So Alan Milburn is back in the Cabinet, as Chancellor of the Duchy of Lancaster. Perhaps he will become a familiar figure around Pickering.

The Ryedale market town is a focal point of extensive Yorkshire estates held by the Duchy, more than half of whose 50,000 or so acres are in the White Rose county. They include much moorland around the Heartbeat village of Goathland, once part of a vast hunting forest held by William the Conqueror. It was when the Tudor king Henry III appointed a son Earl of Lancaster in 1627 that the property gained its Lancaster tag.

Many medieval monarchs hunted from Pickering Castle. In 1975 our present Queen became the first reigning sovereign for more than 500 years to enter the castle, where she met 76 local Duchy farmers and their wives, assembled in the inner ward.
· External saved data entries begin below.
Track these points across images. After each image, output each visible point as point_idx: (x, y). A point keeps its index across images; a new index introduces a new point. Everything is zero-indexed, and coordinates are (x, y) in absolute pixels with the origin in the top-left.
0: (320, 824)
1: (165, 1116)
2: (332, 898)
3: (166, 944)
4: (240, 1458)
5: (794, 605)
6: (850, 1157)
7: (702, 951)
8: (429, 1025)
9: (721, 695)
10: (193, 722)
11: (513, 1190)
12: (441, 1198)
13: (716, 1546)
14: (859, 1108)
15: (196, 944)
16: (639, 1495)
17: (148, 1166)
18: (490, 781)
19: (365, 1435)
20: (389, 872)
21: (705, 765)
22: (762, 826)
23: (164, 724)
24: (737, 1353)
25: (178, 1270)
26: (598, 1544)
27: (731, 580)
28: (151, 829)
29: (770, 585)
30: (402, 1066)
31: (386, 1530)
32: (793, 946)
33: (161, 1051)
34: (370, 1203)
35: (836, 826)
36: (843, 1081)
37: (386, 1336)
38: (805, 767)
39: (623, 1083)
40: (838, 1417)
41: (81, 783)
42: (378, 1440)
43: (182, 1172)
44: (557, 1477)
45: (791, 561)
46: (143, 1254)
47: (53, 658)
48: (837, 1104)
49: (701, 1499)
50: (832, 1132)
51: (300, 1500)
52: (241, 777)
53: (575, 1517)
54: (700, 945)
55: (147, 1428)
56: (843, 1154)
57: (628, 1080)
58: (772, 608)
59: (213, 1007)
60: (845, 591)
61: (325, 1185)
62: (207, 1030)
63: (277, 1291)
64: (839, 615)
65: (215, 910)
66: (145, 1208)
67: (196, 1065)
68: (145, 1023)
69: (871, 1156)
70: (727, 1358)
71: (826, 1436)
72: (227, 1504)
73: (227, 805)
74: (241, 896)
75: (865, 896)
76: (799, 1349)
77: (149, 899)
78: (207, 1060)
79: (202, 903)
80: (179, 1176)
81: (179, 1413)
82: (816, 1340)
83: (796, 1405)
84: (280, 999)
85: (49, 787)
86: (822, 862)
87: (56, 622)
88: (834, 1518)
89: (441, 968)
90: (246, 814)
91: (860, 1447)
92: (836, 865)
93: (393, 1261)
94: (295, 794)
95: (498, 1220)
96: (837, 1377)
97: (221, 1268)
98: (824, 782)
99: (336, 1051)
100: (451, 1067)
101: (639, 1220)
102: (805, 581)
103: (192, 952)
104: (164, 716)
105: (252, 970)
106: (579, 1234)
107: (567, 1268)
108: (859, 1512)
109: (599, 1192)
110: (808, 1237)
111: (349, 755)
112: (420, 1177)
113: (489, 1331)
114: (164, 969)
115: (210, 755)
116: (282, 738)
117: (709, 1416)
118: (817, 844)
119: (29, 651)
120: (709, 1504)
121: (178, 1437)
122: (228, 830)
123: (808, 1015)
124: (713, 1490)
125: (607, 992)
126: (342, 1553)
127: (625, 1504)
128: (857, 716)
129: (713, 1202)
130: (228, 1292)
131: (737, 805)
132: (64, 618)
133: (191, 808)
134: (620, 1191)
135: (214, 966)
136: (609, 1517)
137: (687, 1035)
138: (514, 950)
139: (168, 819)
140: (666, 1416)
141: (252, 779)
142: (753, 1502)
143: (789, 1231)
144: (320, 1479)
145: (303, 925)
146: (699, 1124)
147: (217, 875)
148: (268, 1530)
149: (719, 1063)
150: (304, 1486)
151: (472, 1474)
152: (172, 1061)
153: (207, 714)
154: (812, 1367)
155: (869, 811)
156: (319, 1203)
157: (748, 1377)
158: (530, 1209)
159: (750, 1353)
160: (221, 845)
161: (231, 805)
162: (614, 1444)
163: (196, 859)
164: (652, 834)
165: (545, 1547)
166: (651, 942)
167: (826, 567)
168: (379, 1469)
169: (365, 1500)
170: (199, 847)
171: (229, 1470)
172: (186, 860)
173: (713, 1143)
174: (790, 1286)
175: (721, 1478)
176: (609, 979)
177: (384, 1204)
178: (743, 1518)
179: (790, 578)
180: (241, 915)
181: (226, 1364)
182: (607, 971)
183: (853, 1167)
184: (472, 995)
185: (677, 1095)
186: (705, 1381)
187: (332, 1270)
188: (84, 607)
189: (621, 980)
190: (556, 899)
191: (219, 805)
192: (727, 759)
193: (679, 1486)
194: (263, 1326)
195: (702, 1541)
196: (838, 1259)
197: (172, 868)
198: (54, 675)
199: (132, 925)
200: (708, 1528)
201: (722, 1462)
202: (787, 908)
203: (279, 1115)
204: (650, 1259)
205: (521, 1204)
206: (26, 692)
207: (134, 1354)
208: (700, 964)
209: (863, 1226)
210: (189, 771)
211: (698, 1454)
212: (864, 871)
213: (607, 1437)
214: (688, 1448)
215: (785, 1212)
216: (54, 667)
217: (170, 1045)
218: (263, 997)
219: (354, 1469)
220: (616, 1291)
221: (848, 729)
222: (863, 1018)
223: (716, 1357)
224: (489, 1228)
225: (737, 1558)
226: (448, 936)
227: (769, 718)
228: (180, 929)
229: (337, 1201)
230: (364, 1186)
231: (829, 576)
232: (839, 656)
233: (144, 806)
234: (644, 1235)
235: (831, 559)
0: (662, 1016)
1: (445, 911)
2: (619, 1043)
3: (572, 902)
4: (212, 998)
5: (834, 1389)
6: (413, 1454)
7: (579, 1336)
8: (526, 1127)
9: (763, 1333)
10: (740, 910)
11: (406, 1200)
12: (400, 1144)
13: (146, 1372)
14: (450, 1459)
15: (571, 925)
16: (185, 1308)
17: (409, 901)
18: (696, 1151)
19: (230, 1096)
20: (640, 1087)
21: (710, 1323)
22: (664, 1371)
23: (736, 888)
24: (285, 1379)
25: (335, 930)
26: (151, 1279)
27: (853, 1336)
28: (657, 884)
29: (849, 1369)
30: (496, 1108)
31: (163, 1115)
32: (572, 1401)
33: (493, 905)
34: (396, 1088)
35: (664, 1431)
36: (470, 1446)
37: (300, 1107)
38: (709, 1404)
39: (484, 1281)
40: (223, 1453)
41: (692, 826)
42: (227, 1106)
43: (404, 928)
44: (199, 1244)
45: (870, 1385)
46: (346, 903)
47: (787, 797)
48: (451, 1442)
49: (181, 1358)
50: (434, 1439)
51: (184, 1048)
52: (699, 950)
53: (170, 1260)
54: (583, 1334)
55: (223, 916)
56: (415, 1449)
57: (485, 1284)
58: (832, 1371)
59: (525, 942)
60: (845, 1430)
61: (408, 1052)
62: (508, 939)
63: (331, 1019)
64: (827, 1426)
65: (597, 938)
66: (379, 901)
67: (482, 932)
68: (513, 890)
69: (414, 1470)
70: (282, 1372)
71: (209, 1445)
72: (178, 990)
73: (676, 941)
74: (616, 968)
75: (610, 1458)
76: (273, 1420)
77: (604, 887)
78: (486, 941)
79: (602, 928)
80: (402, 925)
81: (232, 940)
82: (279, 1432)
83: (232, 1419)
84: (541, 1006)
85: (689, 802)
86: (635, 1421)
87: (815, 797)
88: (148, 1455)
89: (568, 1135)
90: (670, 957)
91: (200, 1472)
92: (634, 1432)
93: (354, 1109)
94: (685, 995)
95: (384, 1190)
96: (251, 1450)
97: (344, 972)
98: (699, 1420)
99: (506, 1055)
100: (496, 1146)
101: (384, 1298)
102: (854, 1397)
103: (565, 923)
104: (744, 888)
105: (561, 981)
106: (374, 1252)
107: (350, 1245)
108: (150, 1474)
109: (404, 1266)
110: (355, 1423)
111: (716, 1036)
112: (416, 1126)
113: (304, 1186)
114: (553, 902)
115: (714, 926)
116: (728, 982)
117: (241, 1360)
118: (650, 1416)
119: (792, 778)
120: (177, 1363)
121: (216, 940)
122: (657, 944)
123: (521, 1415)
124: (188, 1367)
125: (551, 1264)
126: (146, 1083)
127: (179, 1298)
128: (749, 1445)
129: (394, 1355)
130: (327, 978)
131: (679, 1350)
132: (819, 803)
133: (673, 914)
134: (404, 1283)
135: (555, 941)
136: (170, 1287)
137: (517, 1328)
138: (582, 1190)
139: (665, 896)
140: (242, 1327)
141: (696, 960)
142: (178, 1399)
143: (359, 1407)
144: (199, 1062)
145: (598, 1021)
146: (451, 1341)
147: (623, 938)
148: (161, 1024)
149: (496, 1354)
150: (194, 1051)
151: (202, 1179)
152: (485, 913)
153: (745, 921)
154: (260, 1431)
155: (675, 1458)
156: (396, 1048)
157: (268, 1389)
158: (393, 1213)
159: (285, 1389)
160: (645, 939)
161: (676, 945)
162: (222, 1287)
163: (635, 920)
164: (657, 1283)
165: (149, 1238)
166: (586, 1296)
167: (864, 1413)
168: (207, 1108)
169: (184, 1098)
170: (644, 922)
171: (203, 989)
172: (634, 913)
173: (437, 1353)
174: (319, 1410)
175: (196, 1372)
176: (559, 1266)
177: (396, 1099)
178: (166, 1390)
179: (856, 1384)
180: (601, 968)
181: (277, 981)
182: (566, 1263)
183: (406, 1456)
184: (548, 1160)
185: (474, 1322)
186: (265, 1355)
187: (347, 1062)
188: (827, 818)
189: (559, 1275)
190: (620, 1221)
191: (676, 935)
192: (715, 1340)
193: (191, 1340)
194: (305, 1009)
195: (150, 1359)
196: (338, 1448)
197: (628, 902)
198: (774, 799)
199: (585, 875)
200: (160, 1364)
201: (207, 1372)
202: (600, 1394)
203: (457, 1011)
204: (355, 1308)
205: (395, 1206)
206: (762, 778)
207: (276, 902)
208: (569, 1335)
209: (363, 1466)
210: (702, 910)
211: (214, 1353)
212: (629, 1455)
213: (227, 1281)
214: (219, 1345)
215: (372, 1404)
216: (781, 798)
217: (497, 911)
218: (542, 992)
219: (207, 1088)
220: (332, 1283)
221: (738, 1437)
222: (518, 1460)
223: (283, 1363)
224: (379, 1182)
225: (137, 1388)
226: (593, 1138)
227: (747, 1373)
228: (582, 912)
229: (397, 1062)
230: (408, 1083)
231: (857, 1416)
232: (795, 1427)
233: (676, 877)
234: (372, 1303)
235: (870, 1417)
Alan Milburn took the Duchy Chancellorship as a courtesy title. The irony of a New Labour "arch moderniser" adopting this Ruritanian guise to return to Government should not be overlooked. Mr Milburn's declared role is to plan Labour's election strategy. As a correspondent to Hear All Sides has astutely observed, this means he will be taking his publicly-funded salary in dubious circumstances, since elections are not Government business.

But Mr Milburn could do worse than apply his modernising mind to his official job. For the Duchy is a strange beast.

It is often stressed that the Queen pays the income of Princess Anne and the Princes Edward and Andrew from her own pocket. The money comes from Duchy of Lancaster profits. So if these belong to the Queen, how come the Duchy is technically under the control of a Cabinet Minister, now Mr Milburn?

Philip Hall, author of Royal Fortune: Tax, Money and the Monarchy, has pointed out that while the Duchy income goes to the Queen, Palace assessments of the Queen's wealth exclude the value of the Duchy's land and investments. Kenneth Clarke, a previous DoL Chancellor, confessed he was puzzled by the status of a "private estate" apparently regulated by the Government.

According to Hall, the anomaly arose because, for centuries, monarchs used the Duchy income for government rather than for personal spending. He believes that once the Crown became detached from government the income should have gone to the Treasury. Two 19th century attempts by Parliament to achieve this were blocked by the monarch.

Of course, Ken Clarke left matters exactly as he found them. We can be sure Mr Milburn will do the same.

By coincidence another New Labour moderniser is also in Pantomime Land. Or something close to it: Scarborough's Peasholm Park. The park lies within the defunct Manor of Northstead. And it was by applying to become "Steward and Bailiff'' of this non-existent Royal estate that Peter Mandelson quit Parliament.

Ludicrously barred from resigning by an Act of 1623, MPs must instead apply for an "office of profit'' under the Crown, for which purpose the redundant Northstead Manor has been retained along with the Chiltern Hundreds. But hey, doesn't the absence of profits render the applications null and void? Perish the thought that Mr Mandelson could be denied his true "office of profit'' in Brussels.